The most recent discovery of three bodies or remains bring the number of migrant bodies recovered in Brooks County to 47.
"That's no uncommon. There are times where we gather maybe 5 within 3 days," said Brooks County Sheriff Benny Martinez.
In one case, the incident report shows that a deceased female was given pills by her 'guide' when she was feeling sick. Shortly after taking them, she passed out. Sheriff Martinez says migrants are provided energy-type pills that only make their dehydration more severe.
"At that stage, when you're just pretty much totally dehydrated, those pills are not going to benefit you at all. You actually need water," said Sheriff Martinez.

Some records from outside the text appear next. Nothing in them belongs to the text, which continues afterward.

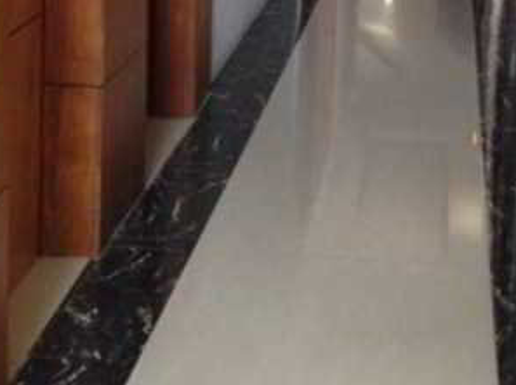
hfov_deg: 21.7
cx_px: 420
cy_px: -106
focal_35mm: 89
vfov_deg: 15.8
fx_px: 1325
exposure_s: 1/20
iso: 320
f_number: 2.4
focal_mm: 4.13
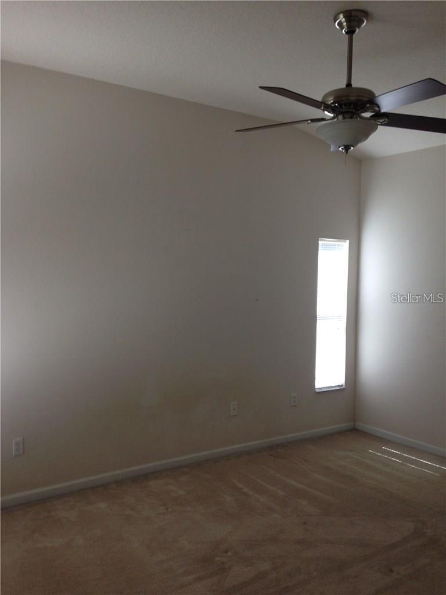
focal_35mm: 33
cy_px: 298
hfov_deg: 42.9
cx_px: 223
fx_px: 567
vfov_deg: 55.4
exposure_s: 1/60
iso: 64
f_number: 2.4
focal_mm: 4.12
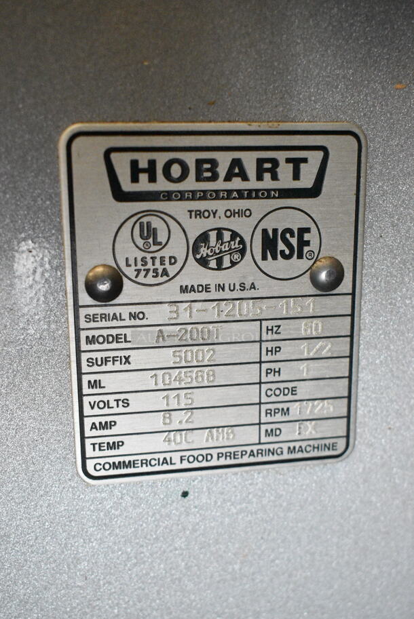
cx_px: 207
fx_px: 749
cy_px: 310
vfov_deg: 44.9
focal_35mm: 44
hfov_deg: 30.9
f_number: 5.6
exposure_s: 1/125
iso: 6400
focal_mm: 29
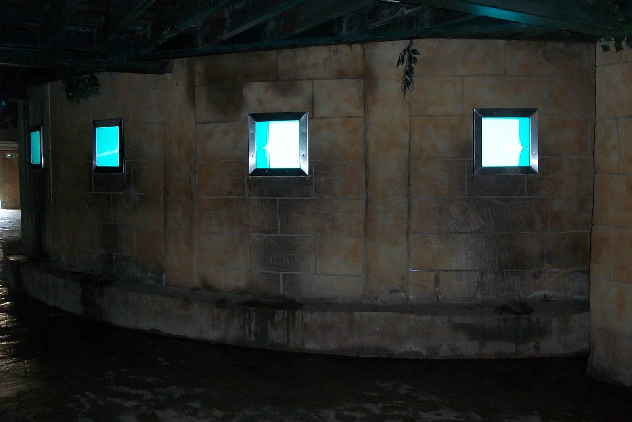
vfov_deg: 38.8
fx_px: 597
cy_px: 188
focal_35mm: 34
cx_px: 313
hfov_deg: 55.8
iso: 240
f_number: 2.9
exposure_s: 1/30
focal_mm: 5.7
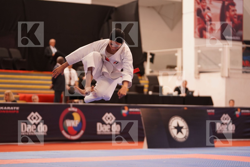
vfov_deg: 12.1
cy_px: 84
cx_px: 125
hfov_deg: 18.1
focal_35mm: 113
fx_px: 785
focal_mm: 113
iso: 800
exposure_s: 1/500
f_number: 2.8
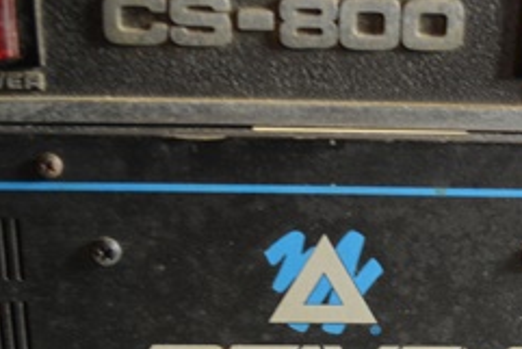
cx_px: 368
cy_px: 392
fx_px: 1190
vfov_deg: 16.2
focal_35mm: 82
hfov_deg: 24.6
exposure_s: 1/30
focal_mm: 22
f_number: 3.8
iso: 1400
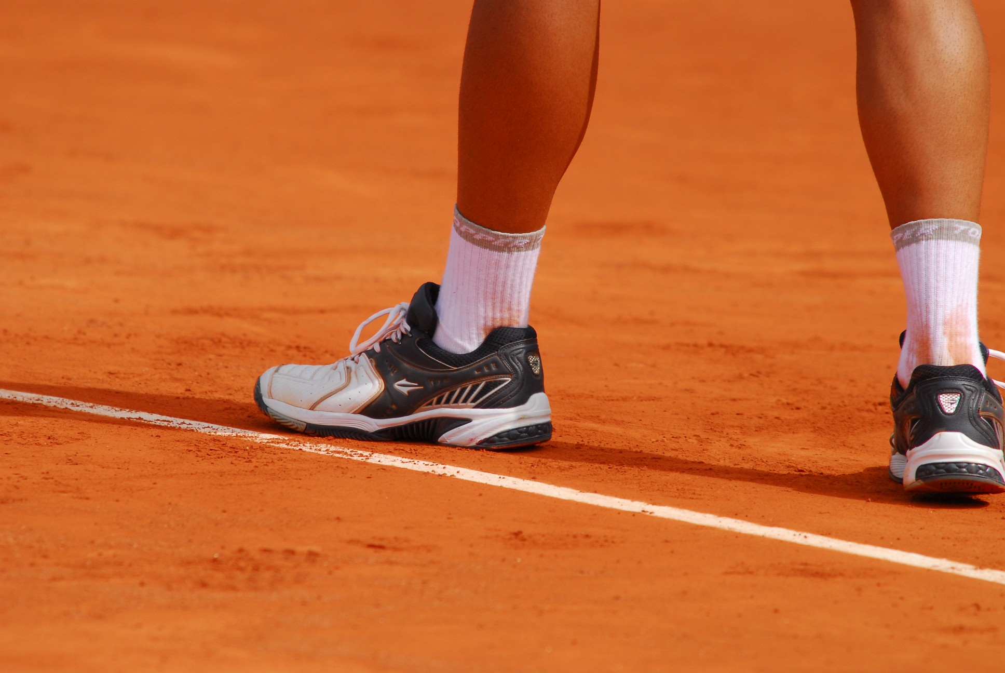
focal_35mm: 420
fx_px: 11739
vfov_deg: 3.3
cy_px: 336
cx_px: 502
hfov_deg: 4.9
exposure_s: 1/1250
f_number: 5.6
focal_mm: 280
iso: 320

Lack of water is just one risk, making the trip extremely dangerous and adding to the risk.
"It's very sandy. It's a hard terrain. Very deceitful because you can't see it with the naked eye, you actually have to walk and once you start walking it, you feel it and the journey is not easy," said Sheriff Martinez.
In 2016, 61 migrant bodies were discovered in Brooks County. In 2017, there were 52. So far this year, 47 bodies were recovered. Martinez credits the decline to more federal and local resources at the border.
"We're actually declining every single year because of the resources that have been applied," said Sheriff Martinez.
However, south of Brooks County, the migrant death rate is up 52 percent and those migrants are dying of different causes.
"Our deaths are more attributed to them not being able to swim across the Rio Grand river," said Hidalgo County Sheriff Eddie Guerra.
Sheriff Guerra says more often, they are finding migrants who die from drowning rather than dehydration.
"They don't know how to swim or their smuggler has a raft that it's obviously not capable of holding that many people and they fall off the raft, can't swim and they drown," said Guerra.